Und nach Dutzenden von Bewerbungen müssten viele schliesslich einen schlechter bezahlten Job annehmen, gibt Zürcher zu bedenken: «Das ist oft der Fall. Gerade die Älteren müssen mit einer Lohneinbusse rechnen.»

Oft seien diese Leute in einer langen, stabilen Anstellung gewesen und hätten firmenspezifisches Know-how erworben, so Zürcher: «Dieses Know-how ist in einer anderen Firma nicht mehr so viel wert. Das führt zu einer Korrektur bei den Löhnen.»

Von den ausgesteuerten über 55-Jährigen findet nur jede siebte Person wieder eine Stelle mit einem existenzsichernden Einkommen. Das ist eine verrückte Zahl.
Autor: Felix Wolffers Leiter des Sozialamtes der Stadt Bern

Für Sozialhilfe-Fachmann Felix Wolffers ist das ein dramatisches Fazit: «Von den ausgesteuerten über 55-Jährigen findet nur jede siebte Person wieder eine Stelle mit einem existenzsichernden Einkommen. Das ist eine verrückte Zahl. Diese Leute sind qualifiziert, sie wollen und können arbeiten.»

Erst Sozialfall, dann Einbussen bei der Rente

Die anderen aber, der Grossteil der älteren Ausgesteuerten, drohen zu Sozialfällen zu werden. Und diese würden später auch weniger Rente erhalten – lebenslang. Denn bevor die Sozialhilfe zahle, müsse man zuerst sein Vermögen aufbrauchen – auch die Pensionskassen-Altersguthaben.

Das sei ungerecht, findet Felix Wolffers vom Berner Sozialamt: «Es ist auch eine Frage des Respekts und des Umgangs mit diesen Personen, dass wir sie davor schützen, dass sie ihr ganzes Vermögen aufbrauchen müssen. Sie sollen auch im Alter eine solide wirtschaftliche Grundlage haben.»
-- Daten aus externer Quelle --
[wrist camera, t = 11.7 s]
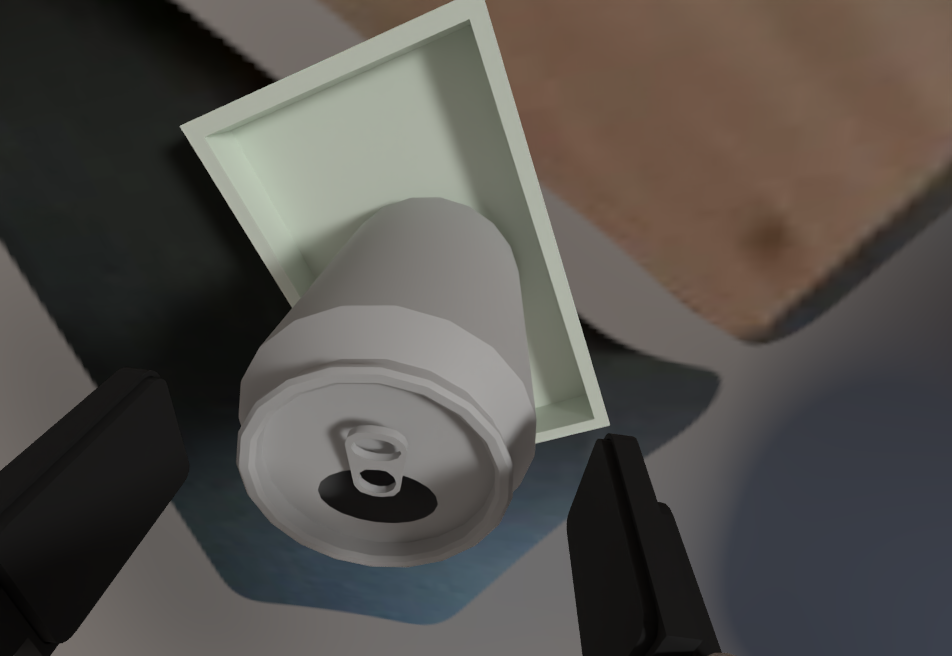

Arbeitsmarkt statt «Vorruhestand»

Anstatt ausgesteuert zu werden, sollten ältere Arbeitslose über 55 deshalb dauerhaft in der Arbeitslosenversicherung bleiben können, fordert Wolffers, der auch Co-Geschäftsführer der Schweizer Konferenz für Sozialhilfe Skos ist.

Eine Forderung, die politisch recht breiten Anklang findet, bei Seco-Mann Boris Zürcher aber nicht gut ankommt: «Wir sind der Meinung, dass die Förderung der arbeitsmarktlichen Integration im Vordergrund stehen muss und nicht eine Vorruhestandsregelung. Denn darauf läuft der Vorschlag der Skos aus.»

Überbrückungsrente für ältere Arbeitslose?

Sozialhilfe oder Arbeitslosenversicherung, darüber muss letztlich die Politik entscheiden. Mögliche Lösungsansätze gibt es in der Romandie. Der Kanton Waadt etwa kennt für über 60-jährige Arbeitslose eine Überbrückungsrente bis zum Pensionsalter, so dass die Betreffenden ihre Altersguthaben nicht antasten oder aufs Sozialamt gehen müssen. Finanziert wird diese Überbrückungsrente durch die Sozialpartner, den Kanton und die Gemeinden.